僕の名はアルビン・エスペード。侯爵家の次男坊です。年は19歳で20歳の誕生日まであと一か月といったところです。そして、俺は誕生日と共に結婚が決まっています。もう10年以上前から婚約している相手とです。
婚約者の名前はライラ・ディアモント。俺と同家格の侯爵家のご令嬢です。年は一つ下で、美人さんです。というかマナーも完璧、頭もまわるという非の打ち所がない人物で僕にはもったいなさすぎる婚約者です。
いきなりではありますが、僕はライラ嬢との婚約を破棄しようと考えていました。過去形なのは、たった今婚約破棄を諦めたからです。
この目の前にある分厚い資料を途中まで読むことによって。
この資料は僕がカイに婚約破棄をしたいと言ったら持ってきた資料です。内容は婚約破棄をする場合はどうするのか?と婚約破棄をするとどうなるのか?というものをまとめたものです。内容は途中で読むのをやめました。だって、婚約破棄をしても、結婚する以上に俺的にはめんどくさいことが多かったからです。
そもそもなぜ僕が婚約破棄を考えたのか?まずそれは僕が結婚したくないからです。結婚なんてめんどくさいだけだしと思っております。というか僕は何かに縛られることなく、のほほんと自分のやりたいことをやりたいのです。別に次男だし、兄にはもう子どももいるし、別に無理して僕が結婚する必要はないはずなのです。

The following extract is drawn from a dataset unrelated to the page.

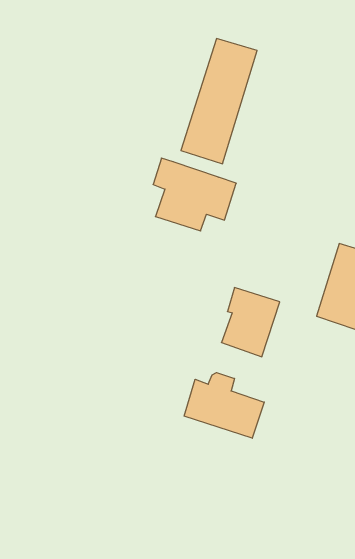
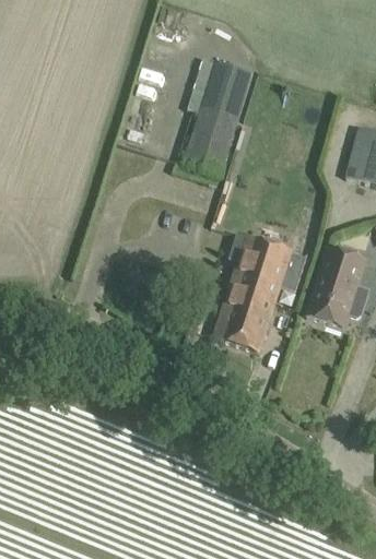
building: [153,158,236,231] -> [230,234,306,300]
building: [184,373,264,438] -> none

まあこのことを親に伝えて、婚約解消してもらおうと思ったらほぼ半日両親に説教されました。それに、二週間ぐらい母親からごみを見るようね眼をされました。
そもそもなぜ僕は婚約解消という手段をとらずに、婚約破棄をしようとしているのか?
それは簡単な理由です。親の了承が取れませんでした。わが国では婚約の解消に本人同士の了承だけでなく、本人の家同士の了承も必要です。まあ先程のような親の態度なので、もちろん了承は得られませんでした。というか親からはいいから黙って結婚しろと言われました。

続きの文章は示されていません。